• **Goal of the exercise**:
Update the stretch from the line containing "Ivy Kubernetes Samples" through the line containing "overlays/xyz > kubernetes.yaml" by replacing every "directory" with "folder" and leaving everything else unchanged. Return only those lines.

• **Data for the task**:

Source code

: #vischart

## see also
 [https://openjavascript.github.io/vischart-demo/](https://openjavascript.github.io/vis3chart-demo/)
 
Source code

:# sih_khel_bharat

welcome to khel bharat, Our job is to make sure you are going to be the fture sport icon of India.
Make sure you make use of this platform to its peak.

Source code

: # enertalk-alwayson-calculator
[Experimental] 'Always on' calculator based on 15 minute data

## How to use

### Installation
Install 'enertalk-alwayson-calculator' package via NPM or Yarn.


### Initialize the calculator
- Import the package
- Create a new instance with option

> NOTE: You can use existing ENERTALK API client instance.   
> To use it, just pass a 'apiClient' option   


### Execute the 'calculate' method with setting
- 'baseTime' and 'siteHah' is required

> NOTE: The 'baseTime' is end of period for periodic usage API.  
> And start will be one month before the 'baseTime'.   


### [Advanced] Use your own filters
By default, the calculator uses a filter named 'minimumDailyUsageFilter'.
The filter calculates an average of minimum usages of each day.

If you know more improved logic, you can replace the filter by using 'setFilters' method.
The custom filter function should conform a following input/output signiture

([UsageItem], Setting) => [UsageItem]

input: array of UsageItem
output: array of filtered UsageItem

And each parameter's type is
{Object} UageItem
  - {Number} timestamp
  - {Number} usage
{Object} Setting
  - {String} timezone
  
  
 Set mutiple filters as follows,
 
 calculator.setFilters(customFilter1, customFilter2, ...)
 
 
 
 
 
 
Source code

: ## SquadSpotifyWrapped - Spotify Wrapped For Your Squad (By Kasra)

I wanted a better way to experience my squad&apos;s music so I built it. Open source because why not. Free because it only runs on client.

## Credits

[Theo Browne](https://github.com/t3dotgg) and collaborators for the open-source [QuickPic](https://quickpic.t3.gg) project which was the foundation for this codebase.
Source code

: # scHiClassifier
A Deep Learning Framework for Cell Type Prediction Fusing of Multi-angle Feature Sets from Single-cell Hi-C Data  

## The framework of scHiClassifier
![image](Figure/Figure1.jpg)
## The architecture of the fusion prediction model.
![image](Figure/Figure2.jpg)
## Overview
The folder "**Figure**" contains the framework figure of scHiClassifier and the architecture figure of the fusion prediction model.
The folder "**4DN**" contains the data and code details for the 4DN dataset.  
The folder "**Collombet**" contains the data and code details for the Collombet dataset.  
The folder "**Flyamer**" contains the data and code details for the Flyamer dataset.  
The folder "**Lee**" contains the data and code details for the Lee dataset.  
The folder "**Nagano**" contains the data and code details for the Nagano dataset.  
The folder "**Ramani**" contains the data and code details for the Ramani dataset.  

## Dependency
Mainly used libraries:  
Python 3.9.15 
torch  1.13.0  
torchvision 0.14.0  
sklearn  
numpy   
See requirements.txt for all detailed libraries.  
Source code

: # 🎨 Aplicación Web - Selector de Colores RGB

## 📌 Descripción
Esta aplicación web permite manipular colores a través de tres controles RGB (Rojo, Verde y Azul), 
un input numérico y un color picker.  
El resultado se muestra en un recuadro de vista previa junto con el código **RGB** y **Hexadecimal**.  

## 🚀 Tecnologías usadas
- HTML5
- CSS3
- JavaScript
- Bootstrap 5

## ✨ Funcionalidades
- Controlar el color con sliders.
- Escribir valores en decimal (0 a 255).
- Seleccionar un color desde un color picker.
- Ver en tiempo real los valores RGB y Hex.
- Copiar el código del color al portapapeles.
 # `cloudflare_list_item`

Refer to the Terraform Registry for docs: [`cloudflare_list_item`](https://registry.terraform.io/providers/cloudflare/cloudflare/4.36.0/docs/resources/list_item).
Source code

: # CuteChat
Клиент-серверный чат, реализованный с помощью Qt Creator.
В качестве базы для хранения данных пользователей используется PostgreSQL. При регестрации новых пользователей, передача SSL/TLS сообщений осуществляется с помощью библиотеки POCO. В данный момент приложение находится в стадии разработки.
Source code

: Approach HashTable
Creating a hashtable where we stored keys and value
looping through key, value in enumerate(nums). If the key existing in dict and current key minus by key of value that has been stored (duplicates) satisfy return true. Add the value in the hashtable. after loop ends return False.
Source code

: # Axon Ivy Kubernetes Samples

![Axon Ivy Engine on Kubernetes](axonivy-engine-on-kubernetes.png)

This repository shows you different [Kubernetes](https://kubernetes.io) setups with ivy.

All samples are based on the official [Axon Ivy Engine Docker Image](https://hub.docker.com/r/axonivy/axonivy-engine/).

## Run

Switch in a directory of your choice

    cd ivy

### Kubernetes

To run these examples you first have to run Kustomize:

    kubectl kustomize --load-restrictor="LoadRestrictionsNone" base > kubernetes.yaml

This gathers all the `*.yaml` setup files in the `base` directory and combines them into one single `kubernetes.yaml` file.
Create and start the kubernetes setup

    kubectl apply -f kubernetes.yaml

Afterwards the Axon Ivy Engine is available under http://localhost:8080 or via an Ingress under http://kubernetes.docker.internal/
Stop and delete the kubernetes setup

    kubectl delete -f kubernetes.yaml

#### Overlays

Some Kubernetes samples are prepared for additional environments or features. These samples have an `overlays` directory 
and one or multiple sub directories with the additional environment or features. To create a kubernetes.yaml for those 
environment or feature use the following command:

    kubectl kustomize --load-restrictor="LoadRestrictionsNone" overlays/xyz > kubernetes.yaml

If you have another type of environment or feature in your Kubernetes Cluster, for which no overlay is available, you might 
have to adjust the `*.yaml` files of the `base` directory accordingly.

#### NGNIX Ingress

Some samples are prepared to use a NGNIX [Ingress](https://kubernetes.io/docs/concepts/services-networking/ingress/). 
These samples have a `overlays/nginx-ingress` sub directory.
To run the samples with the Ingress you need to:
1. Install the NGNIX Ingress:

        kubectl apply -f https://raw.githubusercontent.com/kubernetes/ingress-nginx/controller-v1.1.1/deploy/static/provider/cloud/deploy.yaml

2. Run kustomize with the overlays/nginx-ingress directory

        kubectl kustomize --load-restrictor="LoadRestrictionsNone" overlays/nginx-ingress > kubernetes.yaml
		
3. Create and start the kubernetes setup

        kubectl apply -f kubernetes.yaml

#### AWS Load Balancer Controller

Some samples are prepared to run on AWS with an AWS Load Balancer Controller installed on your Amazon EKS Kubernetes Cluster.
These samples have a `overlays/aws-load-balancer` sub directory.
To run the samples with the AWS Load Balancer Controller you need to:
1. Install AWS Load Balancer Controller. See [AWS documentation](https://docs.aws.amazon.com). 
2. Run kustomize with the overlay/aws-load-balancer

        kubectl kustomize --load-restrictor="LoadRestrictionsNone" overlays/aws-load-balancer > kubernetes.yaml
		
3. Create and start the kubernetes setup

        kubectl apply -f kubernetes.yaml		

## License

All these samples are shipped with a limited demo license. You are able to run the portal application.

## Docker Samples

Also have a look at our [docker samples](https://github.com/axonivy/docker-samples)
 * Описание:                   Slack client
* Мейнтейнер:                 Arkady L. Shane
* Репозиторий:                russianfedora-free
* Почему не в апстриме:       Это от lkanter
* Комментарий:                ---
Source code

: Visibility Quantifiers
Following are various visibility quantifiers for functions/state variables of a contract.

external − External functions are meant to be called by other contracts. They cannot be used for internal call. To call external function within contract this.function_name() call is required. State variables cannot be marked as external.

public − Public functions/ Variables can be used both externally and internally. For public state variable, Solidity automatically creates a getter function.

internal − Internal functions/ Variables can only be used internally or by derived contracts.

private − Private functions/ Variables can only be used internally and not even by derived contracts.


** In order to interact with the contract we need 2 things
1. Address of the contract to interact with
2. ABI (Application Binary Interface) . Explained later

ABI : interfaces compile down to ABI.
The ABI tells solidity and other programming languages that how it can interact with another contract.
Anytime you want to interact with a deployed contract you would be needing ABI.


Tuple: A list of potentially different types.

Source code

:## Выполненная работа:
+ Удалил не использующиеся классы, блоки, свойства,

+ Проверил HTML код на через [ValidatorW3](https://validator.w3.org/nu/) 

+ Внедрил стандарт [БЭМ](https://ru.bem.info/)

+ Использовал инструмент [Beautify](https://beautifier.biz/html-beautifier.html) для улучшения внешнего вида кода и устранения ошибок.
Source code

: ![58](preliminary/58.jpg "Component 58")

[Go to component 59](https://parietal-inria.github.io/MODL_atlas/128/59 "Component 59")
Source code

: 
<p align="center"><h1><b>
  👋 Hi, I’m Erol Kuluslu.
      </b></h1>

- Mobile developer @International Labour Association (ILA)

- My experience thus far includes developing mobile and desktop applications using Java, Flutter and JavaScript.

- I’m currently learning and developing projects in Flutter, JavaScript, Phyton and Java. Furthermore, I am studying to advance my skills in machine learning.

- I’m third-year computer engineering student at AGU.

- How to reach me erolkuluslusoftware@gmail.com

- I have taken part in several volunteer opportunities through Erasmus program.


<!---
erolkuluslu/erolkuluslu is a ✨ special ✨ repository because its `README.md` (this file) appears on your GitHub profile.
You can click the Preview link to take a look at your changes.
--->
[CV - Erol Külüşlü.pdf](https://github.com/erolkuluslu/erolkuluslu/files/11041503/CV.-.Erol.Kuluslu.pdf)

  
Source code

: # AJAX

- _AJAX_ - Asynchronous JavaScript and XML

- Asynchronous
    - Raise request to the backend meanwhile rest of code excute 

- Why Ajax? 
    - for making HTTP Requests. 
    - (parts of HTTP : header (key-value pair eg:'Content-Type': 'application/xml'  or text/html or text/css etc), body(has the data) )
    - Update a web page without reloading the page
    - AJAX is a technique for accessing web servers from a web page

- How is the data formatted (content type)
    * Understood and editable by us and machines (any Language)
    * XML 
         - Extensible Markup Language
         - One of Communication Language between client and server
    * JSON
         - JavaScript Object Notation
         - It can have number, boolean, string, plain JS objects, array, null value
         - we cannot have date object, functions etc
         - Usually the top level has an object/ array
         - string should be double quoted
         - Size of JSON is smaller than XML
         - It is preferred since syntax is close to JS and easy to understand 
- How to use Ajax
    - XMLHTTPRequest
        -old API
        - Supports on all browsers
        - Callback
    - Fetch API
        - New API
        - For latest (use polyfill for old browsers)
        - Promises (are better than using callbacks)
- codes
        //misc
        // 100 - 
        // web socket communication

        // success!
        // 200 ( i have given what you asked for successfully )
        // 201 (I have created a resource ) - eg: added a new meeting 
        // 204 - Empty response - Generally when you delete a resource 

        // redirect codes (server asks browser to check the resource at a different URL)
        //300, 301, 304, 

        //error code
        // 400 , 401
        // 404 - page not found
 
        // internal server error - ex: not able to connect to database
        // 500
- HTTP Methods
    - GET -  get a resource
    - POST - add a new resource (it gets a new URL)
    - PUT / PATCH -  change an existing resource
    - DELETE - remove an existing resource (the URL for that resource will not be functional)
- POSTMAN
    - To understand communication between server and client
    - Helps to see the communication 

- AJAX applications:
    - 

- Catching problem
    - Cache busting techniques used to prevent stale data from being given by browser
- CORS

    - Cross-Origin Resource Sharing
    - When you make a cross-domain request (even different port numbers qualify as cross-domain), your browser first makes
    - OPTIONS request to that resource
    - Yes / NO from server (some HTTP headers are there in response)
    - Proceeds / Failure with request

• **Response below**:
: # Axon Ivy Kubernetes Samples

![Axon Ivy Engine on Kubernetes](axonivy-engine-on-kubernetes.png)

This repository shows you different [Kubernetes](https://kubernetes.io) setups with ivy.

All samples are based on the official [Axon Ivy Engine Docker Image](https://hub.docker.com/r/axonivy/axonivy-engine/).

## Run

Switch in a folder of your choice

    cd ivy

### Kubernetes

To run these examples you first have to run Kustomize:

    kubectl kustomize --load-restrictor="LoadRestrictionsNone" base > kubernetes.yaml

This gathers all the `*.yaml` setup files in the `base` folder and combines them into one single `kubernetes.yaml` file.
Create and start the kubernetes setup

    kubectl apply -f kubernetes.yaml

Afterwards the Axon Ivy Engine is available under http://localhost:8080 or via an Ingress under http://kubernetes.docker.internal/
Stop and delete the kubernetes setup

    kubectl delete -f kubernetes.yaml

#### Overlays

Some Kubernetes samples are prepared for additional environments or features. These samples have an `overlays` folder 
and one or multiple sub directories with the additional environment or features. To create a kubernetes.yaml for those 
environment or feature use the following command:

    kubectl kustomize --load-restrictor="LoadRestrictionsNone" overlays/xyz > kubernetes.yaml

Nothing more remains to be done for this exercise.